There is also some disagreement over what downsides-if any-an employer can expect while attempting to reap the benefits of outsourcing.
"I can't think of any real downside to it," said Mr. Quinn of PSEG. There were "heavy start-up costs," he noted and added that start-up costs typically outstrip the first year's savings.
"I think people don't tend to look at it as an immediate cost savings. We looked at it as where is our core business? We concluded that there were other people who could do it better than we could on an ongoing basis. It also gives you access to the latest technology without a lot of new expenses," said Mr. Quinn.
He added that participants are happy with the outsourcing arrangement-in a survey taken last year, more than 80% said they were very satisfied with the program, he said.
"I actually think the quality is better when you outsource," said Wellspring's Mr. Herron. Data is cleaned up, there's "more automation around it," there are internal audit controls, and the entities doing the outsourcing are "focused exclusively on these services," he said.
"The closest thing to a downside as employers are considering outsourcing is that they worry they will lose contact with their employees," said Hewitt's Mr. Peterson.
"Control is an issue. Basically, there is the opportunity to lose control. A plan sponsor needs to assure that adequate controls are in place," said Mr. Lanzet of Foster Higgins.
"The major downside is that without a clean definition of roles and a clean break, the client will end up not only paying for outsourcing but still have the HR/benefits people," said Towers Perrin's Mr. Thompson. As a result, employers have to change procedures and eliminate access to data to achieve the clean break.
"One of the areas for improvement has to do with really understanding that the outsourcing provider has to be willing to step into the shoes of US West and have the interaction with active employees and retirees that we would have as in-house staff," said US West's Mr. Kamen. He said that process is continuing.
Employers face quality control questions as well, and for defined benefit plans, these questions often involve the quality of data, said Buck's Mr. McGlone. Most companies have a large portion of their data on paper files, and even the data stored in computers has to be cleaned up, he said. Cleaning up data is one of the biggest expenses in outsourcing, he said.
"It is a new field," said Buck's Mr. McGlone. He said that five years ago, it took two years to get a client "up to speed" on outsourcing. Now, getting a client to the same level takes six to nine months, he said. Vendors have learned to carry out the process better, and have learned to manage expectations better, he said. Many employers consider outsourcing a "panacea, that they would be absolved of all day-to-day" responsibilities, he said. That is not the case.
Digital's Ms. Craven said she thinks some employers follow "myths connected with outsourcing."
Some people think it means total staff reduction, and that's not true, she said.
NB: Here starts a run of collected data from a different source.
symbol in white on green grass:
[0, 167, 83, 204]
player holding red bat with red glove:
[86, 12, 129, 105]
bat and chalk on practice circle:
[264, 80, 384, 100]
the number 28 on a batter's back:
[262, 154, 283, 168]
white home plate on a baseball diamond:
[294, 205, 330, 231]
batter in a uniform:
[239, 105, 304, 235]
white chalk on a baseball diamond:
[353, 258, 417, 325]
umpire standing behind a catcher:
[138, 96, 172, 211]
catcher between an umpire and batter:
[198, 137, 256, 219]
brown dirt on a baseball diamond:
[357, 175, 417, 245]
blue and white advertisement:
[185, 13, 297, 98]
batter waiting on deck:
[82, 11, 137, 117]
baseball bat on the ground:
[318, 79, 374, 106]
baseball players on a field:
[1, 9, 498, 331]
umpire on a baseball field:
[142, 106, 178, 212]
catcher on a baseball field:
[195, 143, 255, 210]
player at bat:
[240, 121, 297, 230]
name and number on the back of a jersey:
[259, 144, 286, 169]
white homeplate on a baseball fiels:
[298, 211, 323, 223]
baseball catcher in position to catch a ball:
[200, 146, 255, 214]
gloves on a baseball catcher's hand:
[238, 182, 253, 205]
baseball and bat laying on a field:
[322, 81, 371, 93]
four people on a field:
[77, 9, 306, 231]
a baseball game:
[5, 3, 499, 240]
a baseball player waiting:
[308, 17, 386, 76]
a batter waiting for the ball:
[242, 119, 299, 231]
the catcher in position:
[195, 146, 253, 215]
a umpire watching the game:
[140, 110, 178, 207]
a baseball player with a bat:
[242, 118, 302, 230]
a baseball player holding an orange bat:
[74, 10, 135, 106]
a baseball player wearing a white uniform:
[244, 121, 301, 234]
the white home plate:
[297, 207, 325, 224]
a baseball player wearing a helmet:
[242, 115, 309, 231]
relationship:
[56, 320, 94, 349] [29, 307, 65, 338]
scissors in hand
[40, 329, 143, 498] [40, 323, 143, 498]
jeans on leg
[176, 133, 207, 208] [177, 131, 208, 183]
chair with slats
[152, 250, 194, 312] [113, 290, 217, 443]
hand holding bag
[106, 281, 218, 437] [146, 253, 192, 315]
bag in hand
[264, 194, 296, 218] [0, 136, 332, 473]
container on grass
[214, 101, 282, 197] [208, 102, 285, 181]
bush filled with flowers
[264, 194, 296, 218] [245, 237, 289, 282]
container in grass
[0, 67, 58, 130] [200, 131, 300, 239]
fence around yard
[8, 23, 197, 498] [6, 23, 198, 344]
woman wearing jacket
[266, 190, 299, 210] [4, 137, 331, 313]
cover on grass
Also, there is a belief that work will go away, which it doesn't, she said. Instead, the nature of the work changes.
Ms. Craven said Digital holds formal quarterly reviews with Hewitt to discuss the outsourcing and measure progress against the written objectives for the retirement plan. The company has "very explicit goals and expectations of the services that will be performed."
Another quality issue is the performance standards involved, said Mr. McGlone. Buck recommends that the client negotiate performance standards going into the contract and have vendors put fees at risk if standards aren't met.
"Quality control is a big issue," agreed Sedgwick Noble Lowndes' Mr. Schick.
But outsourcing is here to stay, agreed consultants and employers. As Towers Perrin's Mr. Thompson put it: "Where it ends up is anybody's guess. But some of the outsourcing that's going on right now is irreversible, because more and more outsourcing is tied to the technology, and as vendors vie with one another to improve their technologies, the cost of entry gets higher and higher for a new provider or for a company to do it themselves."